What was most striking was that everything felt less stressful when she was around, because I was thinking about her and not it. Even with the power turned down a bit, Crystal was still Crystal, not some theoretical person fighting a terrible disease. One day, she didn’t feel like going into work between radiation sessions, so we both worked from my place. She gave me a pep talk about my new project and rattled off a long email of advice to a friend of mine who was getting a startup off the ground. Even the night before she died, she was updating me on new developments with her organization, China Residencies, and laughing over ice cream.
After she passed, I became all too familiar with the clichés and narratives about cancer. Some clearly wanted to paint our relationship as some sort of Nicholas Sparks romantic melodrama, when in reality, she organized her life to not be that. I’ve met people who’ve stood by partners through years of illness, but there are other roles for people in relationships where one person is sick. She had strong partners in her treatment before I got there, and while I was there for her, being the primary source of support wasn’t my role or what she wanted my role to be. She just wanted a boyfriend.

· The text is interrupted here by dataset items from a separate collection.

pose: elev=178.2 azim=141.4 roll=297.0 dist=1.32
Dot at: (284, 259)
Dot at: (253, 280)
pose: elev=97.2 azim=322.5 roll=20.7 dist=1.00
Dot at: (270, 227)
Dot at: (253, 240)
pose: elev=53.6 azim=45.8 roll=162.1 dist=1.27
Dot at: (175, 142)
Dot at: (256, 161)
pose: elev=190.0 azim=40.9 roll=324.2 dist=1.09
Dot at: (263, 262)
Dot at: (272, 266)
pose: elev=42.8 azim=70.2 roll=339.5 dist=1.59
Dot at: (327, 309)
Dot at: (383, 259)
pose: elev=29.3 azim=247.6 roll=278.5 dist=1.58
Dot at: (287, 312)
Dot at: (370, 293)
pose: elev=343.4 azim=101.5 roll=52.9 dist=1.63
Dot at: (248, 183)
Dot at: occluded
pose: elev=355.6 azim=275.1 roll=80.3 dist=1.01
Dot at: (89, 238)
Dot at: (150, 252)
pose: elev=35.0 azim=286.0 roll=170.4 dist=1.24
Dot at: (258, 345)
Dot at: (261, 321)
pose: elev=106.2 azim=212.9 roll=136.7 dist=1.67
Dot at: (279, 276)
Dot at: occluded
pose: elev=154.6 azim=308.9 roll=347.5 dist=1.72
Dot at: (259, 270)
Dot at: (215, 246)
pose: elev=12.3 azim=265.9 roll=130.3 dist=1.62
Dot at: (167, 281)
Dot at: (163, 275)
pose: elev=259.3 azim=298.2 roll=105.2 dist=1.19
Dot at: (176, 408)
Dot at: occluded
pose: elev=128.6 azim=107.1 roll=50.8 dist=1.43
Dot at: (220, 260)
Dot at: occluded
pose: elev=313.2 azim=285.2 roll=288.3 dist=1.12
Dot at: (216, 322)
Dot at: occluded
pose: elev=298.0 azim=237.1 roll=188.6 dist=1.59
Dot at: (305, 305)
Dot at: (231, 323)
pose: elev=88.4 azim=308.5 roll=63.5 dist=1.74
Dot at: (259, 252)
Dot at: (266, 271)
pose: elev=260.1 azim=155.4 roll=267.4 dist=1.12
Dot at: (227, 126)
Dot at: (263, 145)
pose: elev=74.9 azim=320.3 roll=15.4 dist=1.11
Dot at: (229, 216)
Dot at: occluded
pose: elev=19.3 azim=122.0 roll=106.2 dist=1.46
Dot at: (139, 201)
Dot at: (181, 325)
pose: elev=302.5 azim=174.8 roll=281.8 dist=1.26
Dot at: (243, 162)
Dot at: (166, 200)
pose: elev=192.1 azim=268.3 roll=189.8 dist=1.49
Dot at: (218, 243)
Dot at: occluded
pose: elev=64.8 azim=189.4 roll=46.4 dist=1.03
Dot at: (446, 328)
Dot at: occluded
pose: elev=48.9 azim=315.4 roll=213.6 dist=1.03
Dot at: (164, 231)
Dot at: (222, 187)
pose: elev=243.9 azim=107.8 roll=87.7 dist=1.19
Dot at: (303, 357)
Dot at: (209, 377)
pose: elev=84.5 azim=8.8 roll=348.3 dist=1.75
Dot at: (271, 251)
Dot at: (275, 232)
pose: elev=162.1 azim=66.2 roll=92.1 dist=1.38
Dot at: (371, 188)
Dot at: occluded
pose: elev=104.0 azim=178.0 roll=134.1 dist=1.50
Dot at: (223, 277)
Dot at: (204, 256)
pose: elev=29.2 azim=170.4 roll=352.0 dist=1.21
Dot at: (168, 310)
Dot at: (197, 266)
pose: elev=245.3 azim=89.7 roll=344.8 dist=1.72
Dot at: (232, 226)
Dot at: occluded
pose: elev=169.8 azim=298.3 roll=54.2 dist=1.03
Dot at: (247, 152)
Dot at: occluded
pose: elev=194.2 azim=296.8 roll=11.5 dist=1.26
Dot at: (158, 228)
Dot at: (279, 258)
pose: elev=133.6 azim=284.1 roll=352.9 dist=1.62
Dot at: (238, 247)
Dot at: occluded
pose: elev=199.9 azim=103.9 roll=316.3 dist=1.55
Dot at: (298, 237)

People also tried to soften the word “died” by saying “lost her battle with cancer” instead. I understand why people want to phrase illness and death in more elegant terms and talk about the nobility of sick people. But delicate phrasing can’t soften the inevitable pain and angst that comes with watching a vibrant person you love fall ill and die. And the cancer cliché distracts from the richer reality. Crystal wasn’t tough or courageous because she was sick. She was just as determined and strong when it came to work or travel or supporting friends or trying to convince me to use Google+. She didn’t die in battle. She died living her life.
The first time we had a frank conversation about cancer, Crystal told me, “I have an awesome life with a bad thing in it.” Though the bad thing raised its voice in Crystal’s final weeks, she never seemed to let it define her. She lived her life. I’m so glad she let that include me.